Saved data entries:
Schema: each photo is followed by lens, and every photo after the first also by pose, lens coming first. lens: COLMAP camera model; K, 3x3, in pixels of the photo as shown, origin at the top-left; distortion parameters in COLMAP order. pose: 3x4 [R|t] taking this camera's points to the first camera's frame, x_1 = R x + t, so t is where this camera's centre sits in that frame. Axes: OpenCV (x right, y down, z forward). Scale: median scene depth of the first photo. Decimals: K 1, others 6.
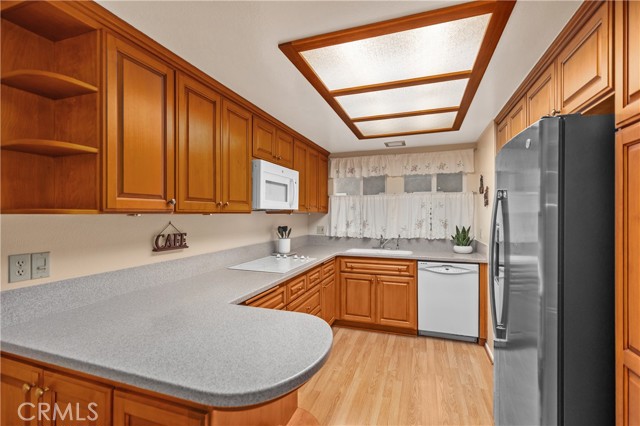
lens RADIAL K [[289.6, 0, 319.3], [0, 289.6, 213.3], [0, 0, 1]] dist [0.011131, -0.001983]
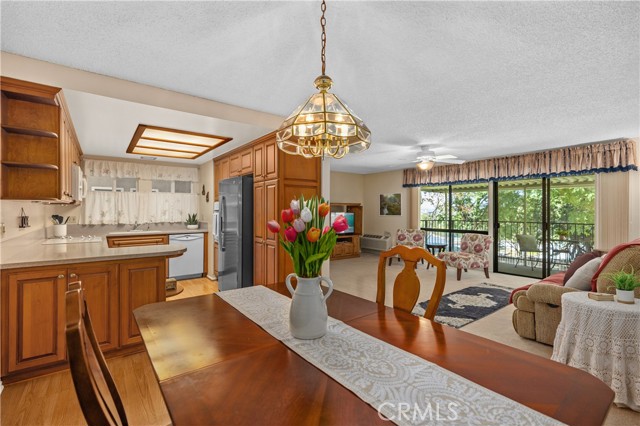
lens RADIAL K [[289.6, 0, 319.9], [0, 289.6, 211.6], [0, 0, 1]] dist [0.011131, -0.001983]
pose [[0.546674, -0.005298, 0.837329, -0.802687], [-0.000019, 0.999980, 0.006340, 0.034568], [-0.837346, -0.003482, 0.546663, -0.853340]]
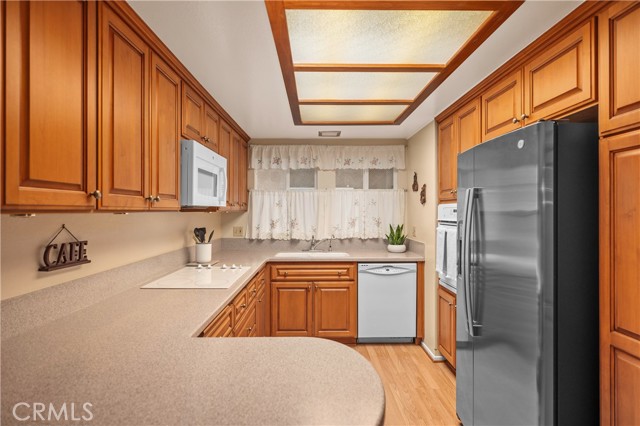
lens RADIAL K [[332.3, 0, 317.8], [0, 332.3, 210.0], [0, 0, 1]] dist [0.000754, 0.001492]
pose [[0.938249, -0.000048, 0.345960, -0.206688], [0.000976, 0.999996, -0.002508, -0.002005], [-0.345959, 0.002691, 0.938246, 0.078974]]
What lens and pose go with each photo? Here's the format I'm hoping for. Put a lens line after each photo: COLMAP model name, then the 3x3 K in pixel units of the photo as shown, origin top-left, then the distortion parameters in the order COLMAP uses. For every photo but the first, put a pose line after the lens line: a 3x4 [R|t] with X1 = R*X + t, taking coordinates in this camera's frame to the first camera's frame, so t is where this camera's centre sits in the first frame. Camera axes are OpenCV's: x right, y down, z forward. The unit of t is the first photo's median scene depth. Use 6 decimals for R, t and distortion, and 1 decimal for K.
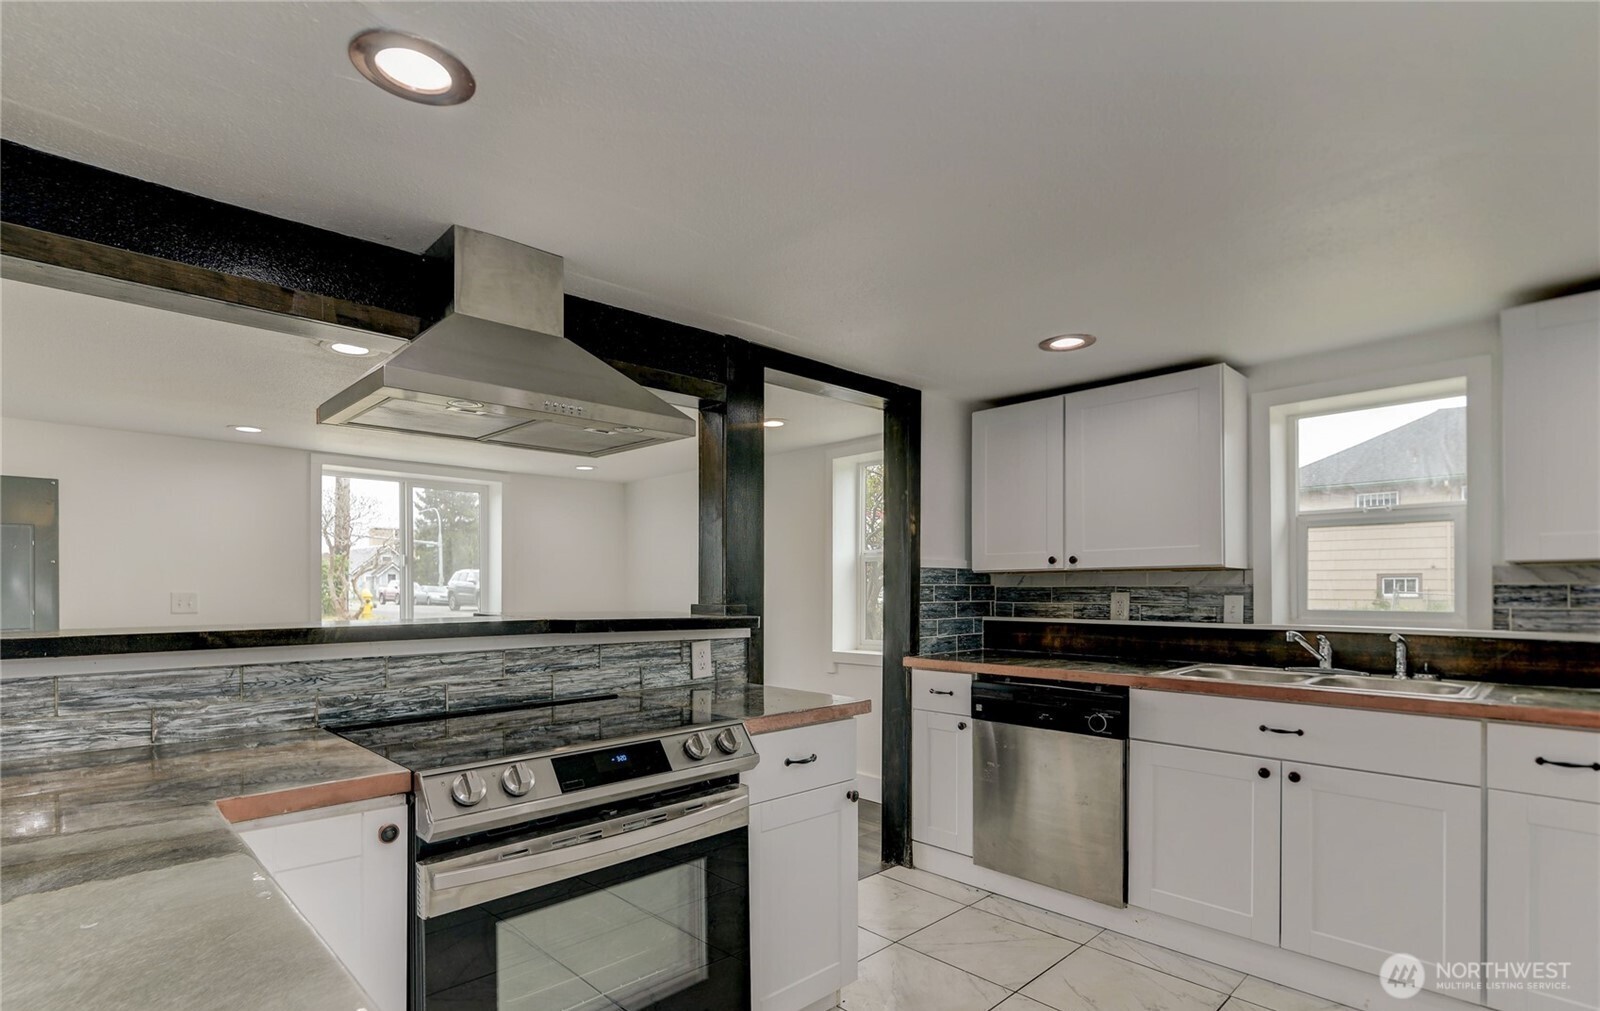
lens RADIAL K [[796.7, 0, 799.7], [0, 796.7, 588.9], [0, 0, 1]] dist [-0.002507, -0.000063]
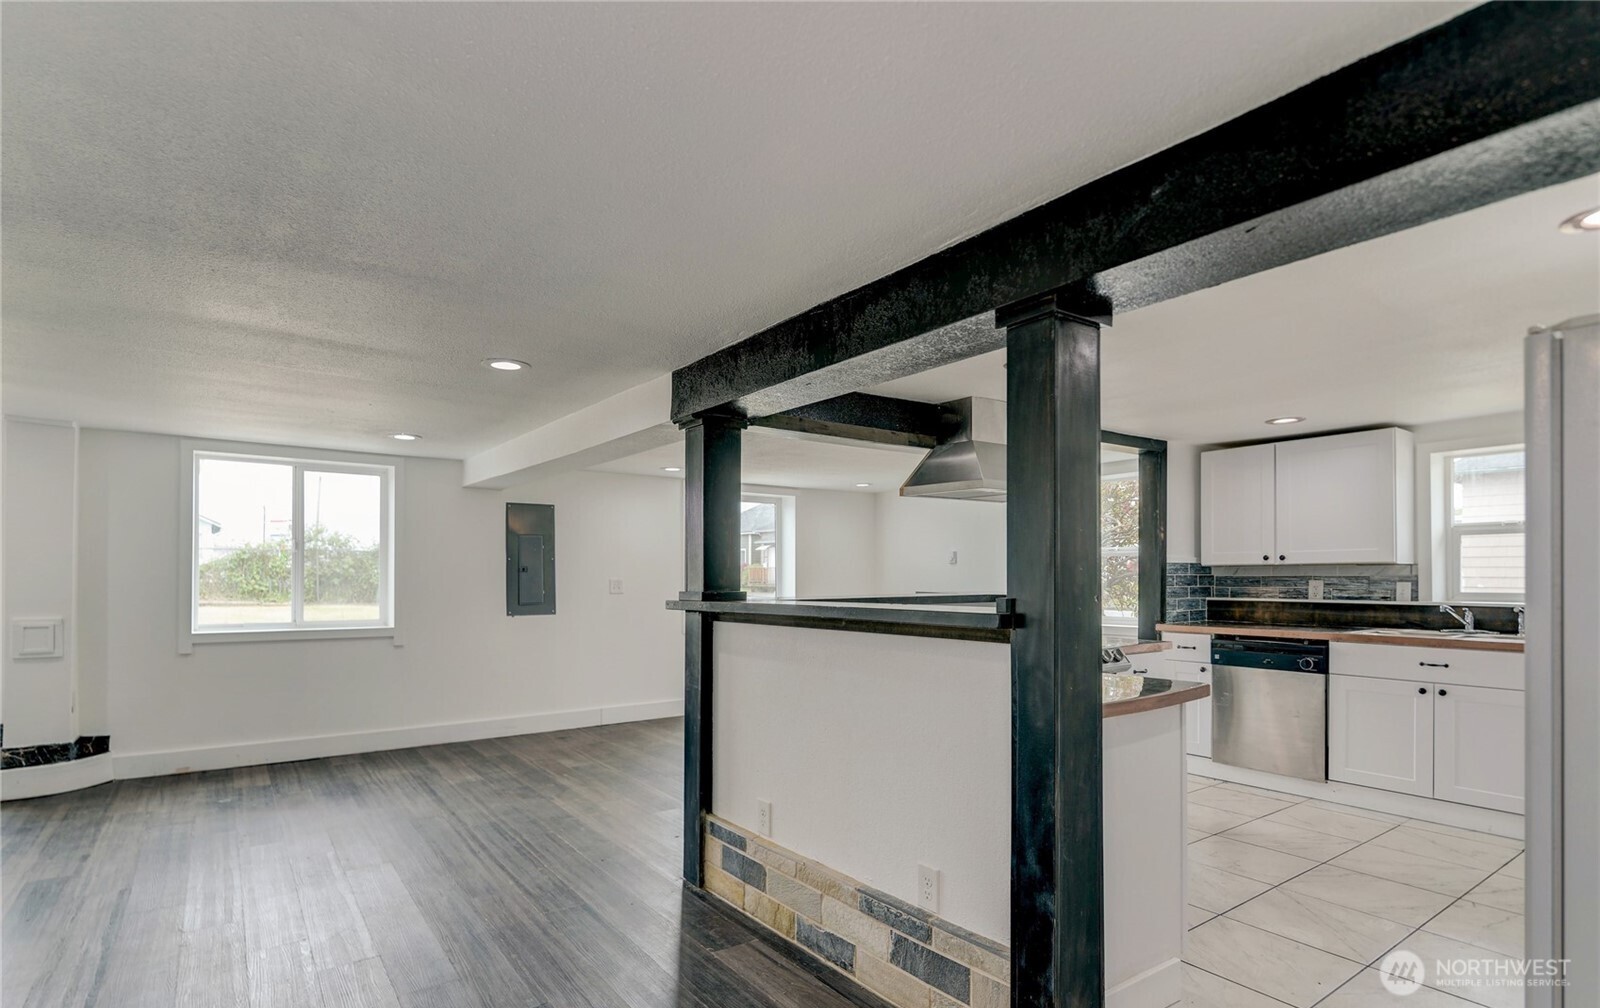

* _DIRECTIONS_: Copy out every line of the items above exactly, leaving out the pictures.

* _SOLVED EXERCISE_:
Schema: each photo is followed by lens, and every photo after the first also by pose, lens coming first. lens: COLMAP camera model; K, 3x3, in pixels of the photo as shown, origin at the top-left; distortion parameters in COLMAP order. pose: 3x4 [R|t] taking this camera's points to the first camera's frame, x_1 = R x + t, so t is where this camera's centre sits in that frame. Axes: OpenCV (x right, y down, z forward). Scale: median scene depth of the first photo. Decimals: K 1, others 6.
lens RADIAL K [[289.6, 0, 319.3], [0, 289.6, 213.3], [0, 0, 1]] dist [0.011131, -0.001983]
lens RADIAL K [[289.6, 0, 319.9], [0, 289.6, 211.6], [0, 0, 1]] dist [0.011131, -0.001983]
pose [[0.546674, -0.005298, 0.837329, -0.802687], [-0.000019, 0.999980, 0.006340, 0.034568], [-0.837346, -0.003482, 0.546663, -0.853340]]
lens RADIAL K [[332.3, 0, 317.8], [0, 332.3, 210.0], [0, 0, 1]] dist [0.000754, 0.001492]
pose [[0.938249, -0.000048, 0.345960, -0.206688], [0.000976, 0.999996, -0.002508, -0.002005], [-0.345959, 0.002691, 0.938246, 0.078974]]
What lens and pose go with each photo? Here's the format I'm hoping for. Put a lens line after each photo: COLMAP model name, then the 3x3 K in pixel units of the photo as shown, origin top-left, then the distortion parameters in the order COLMAP uses. For every photo but the first, put a pose line after the lens line: a 3x4 [R|t] with X1 = R*X + t, taking coordinates in this camera's frame to the first camera's frame, so t is where this camera's centre sits in the first frame. Camera axes are OpenCV's: x right, y down, z forward. The unit of t is the first photo's median scene depth. Use 6 decimals for R, t and distortion, and 1 decimal for K.
lens RADIAL K [[796.7, 0, 799.7], [0, 796.7, 588.9], [0, 0, 1]] dist [-0.002507, -0.000063]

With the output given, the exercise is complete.